The nurse is assessing a patient receiving valproic acid [Depakene] for potential adverse effects associated with this drug. What is the most common problem with this drug? A. Reddened, swollen gums B. Increased risk of infection C. Nausea, vomiting, and indigestion D. Central nervous system depression

C. Nausea, vomiting, and indigestion Valproic acidis generally well tolerated. Gastrointestinal effects, which include nausea, vomiting, and indigestion are the most common problems but tend to subside with use and can be lessened by taking the medication with food. Valproic acid does not cause hematologic effects resulting in an increased risk of infection, nor does it cause gingival hyperplasia. It causes minimal sedation.

The nurse is administering morning medications. Which administration technique is an error? A. The nurse administers intravenous Dilantin with a filter. B. The nurse adminsters phenobarbital elixir with fruit juice. C. The nurse administers carbamazepine with grapefruit juice. D. The nurse administers gabapentin without checking when the patient ate.

C. The nurse administers carbamazepine with grapefruit juice. Carbamazepine is not to be given with grapefruit juice as this can lead to increased toxicity of the drug.
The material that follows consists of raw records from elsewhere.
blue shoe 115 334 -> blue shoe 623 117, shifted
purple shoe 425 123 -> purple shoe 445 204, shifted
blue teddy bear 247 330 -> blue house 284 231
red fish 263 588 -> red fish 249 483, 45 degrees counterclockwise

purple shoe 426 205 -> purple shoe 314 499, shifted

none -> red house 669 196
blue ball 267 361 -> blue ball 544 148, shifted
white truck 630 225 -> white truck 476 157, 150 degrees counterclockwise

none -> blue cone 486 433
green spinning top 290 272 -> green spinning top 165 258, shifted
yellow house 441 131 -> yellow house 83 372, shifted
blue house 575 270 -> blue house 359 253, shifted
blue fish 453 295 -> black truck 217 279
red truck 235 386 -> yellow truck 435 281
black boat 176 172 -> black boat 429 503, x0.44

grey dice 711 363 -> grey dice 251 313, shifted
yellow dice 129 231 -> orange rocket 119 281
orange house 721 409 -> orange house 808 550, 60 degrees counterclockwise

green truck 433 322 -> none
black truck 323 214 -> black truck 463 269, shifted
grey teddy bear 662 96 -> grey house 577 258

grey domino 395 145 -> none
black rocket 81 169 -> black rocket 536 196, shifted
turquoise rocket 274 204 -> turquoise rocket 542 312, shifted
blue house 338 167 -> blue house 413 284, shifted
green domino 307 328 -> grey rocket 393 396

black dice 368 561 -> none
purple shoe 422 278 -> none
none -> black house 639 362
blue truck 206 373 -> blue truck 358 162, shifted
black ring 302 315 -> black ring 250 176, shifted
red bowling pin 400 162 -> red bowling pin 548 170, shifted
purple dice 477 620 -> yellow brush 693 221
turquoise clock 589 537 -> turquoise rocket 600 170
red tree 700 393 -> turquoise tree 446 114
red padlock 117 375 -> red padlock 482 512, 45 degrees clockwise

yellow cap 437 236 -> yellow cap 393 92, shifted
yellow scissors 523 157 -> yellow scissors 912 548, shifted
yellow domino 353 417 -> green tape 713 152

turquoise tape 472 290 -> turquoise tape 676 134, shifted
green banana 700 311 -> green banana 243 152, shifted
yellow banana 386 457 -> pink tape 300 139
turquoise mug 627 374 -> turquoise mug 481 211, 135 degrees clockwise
Dilantin is adminstered IV with a filter. Gabapentin can safely be given without regard to meals. Phenobarbital elixir can be administered with fruit juice, but the oral pill form of the drug should be given with water.

A provider has ordered once-daily phenytoin [Dilantin] for an 8-year-old child who has a seizure disorder, and the parents say that it is impossible to have the child take pills by mouth. What intervention would the nurse recommend? A. The parents should learn to administer shots, and phenytoin could be given IM. B. The parents should open the medication and put it in food without the child's knowledge. C. The parents should ask the healthcare provider for a suspension form of the medication. D. The parents should request a chewable form of phenytoin and put it into the child's food.

C. The parents should ask the healthcare provider for a suspension form of the medication. Suspensions are an alternative to pills for young children. Phenytoin is never administered IM. Children's medications should not be mixed with food unknowingly, as this could lead to the child avoiding certain types of food. There is also the risk the child would not eat all of the food. Children should not be bribed with treats they are not normally allowed to eat as this can lead to manipulative behavior. Chewable forms of phenytoin should not be used for once-daily dosing.